RECORDS FOR PROCESSING:
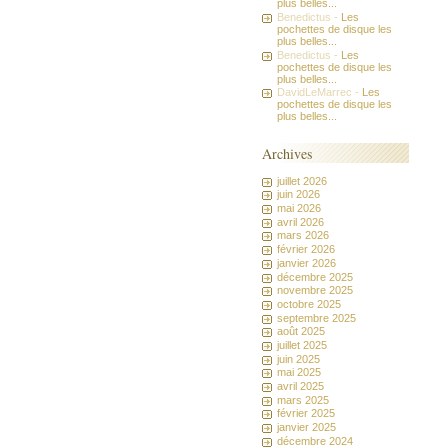
plus belles...
Benedictus -
Les
pochettes de disque les
plus belles...
Benedictus -
Les
pochettes de disque les
plus belles...
DavidLeMarrec -
Les
pochettes de disque les
plus belles...
Archives
juillet 2026
juin 2026
mai 2026
avril 2026
mars 2026
février 2026
janvier 2026
décembre 2025
novembre 2025
octobre 2025
septembre 2025
août 2025
juillet 2025
juin 2025
mai 2025
avril 2025
mars 2025
février 2025
janvier 2025
décembre 2024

YOUR TASK: The entries above should be written out in full, and any picture in them left out.

TASK RESULT:
plus belles...
Benedictus -
Les
pochettes de disque les
plus belles...
Benedictus -
Les
pochettes de disque les
plus belles...
DavidLeMarrec -
Les
pochettes de disque les
plus belles...
Archives
juillet 2026
juin 2026
mai 2026
avril 2026
mars 2026
février 2026
janvier 2026
décembre 2025
novembre 2025
octobre 2025
septembre 2025
août 2025
juillet 2025
juin 2025
mai 2025
avril 2025
mars 2025
février 2025
janvier 2025
décembre 2024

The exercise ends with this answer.